__What this task involves__: Every line in the records below between the one holding "armchair: present [64,175,195,301]" and the one holding "serving tray: present", inclusive, is to be set down exactly; all other lines are to be left out.

__Input material__:
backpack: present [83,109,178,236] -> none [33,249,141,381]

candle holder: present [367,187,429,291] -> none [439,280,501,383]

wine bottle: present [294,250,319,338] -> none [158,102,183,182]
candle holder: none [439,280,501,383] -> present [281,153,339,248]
...
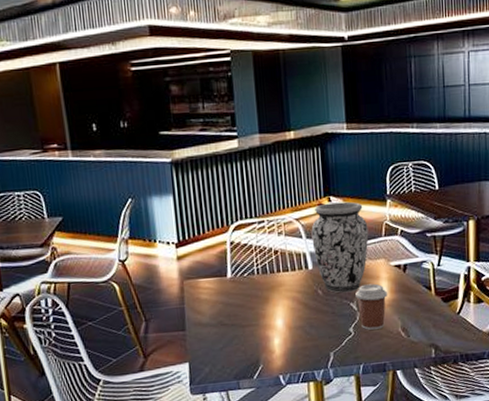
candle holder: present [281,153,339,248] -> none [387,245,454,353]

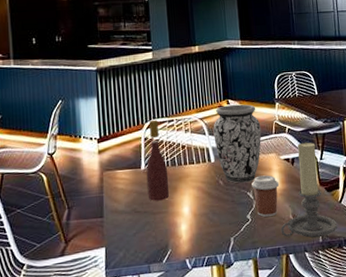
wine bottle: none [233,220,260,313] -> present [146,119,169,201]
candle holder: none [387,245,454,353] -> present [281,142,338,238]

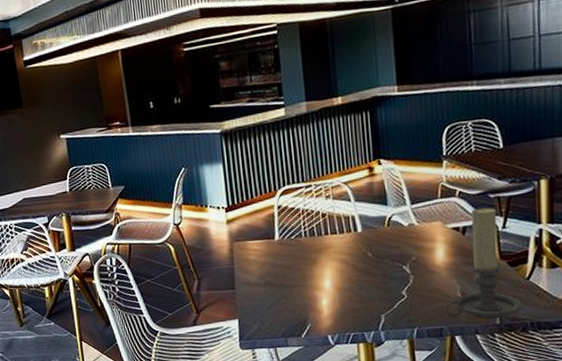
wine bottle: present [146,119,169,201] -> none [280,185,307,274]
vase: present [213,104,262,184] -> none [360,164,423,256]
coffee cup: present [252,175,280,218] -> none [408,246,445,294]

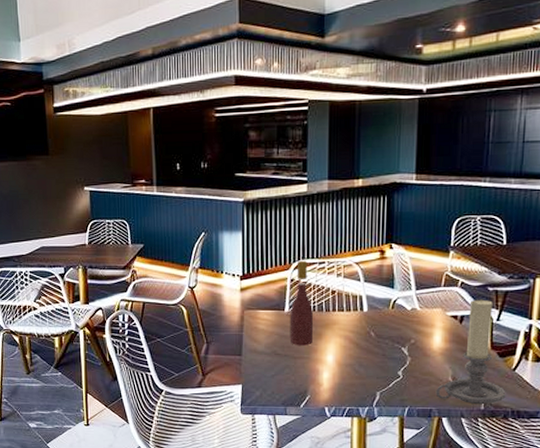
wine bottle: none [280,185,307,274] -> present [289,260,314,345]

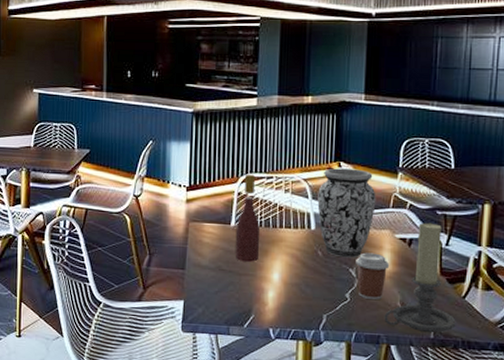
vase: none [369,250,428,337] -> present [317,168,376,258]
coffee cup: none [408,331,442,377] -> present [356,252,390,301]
* * *
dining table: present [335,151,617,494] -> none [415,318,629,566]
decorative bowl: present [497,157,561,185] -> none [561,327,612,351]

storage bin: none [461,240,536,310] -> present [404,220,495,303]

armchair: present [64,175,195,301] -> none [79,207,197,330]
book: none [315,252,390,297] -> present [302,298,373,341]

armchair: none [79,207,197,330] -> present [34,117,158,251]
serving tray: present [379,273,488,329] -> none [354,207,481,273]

__Answer space__:
armchair: present [64,175,195,301] -> none [79,207,197,330]
book: none [315,252,390,297] -> present [302,298,373,341]

armchair: none [79,207,197,330] -> present [34,117,158,251]
serving tray: present [379,273,488,329] -> none [354,207,481,273]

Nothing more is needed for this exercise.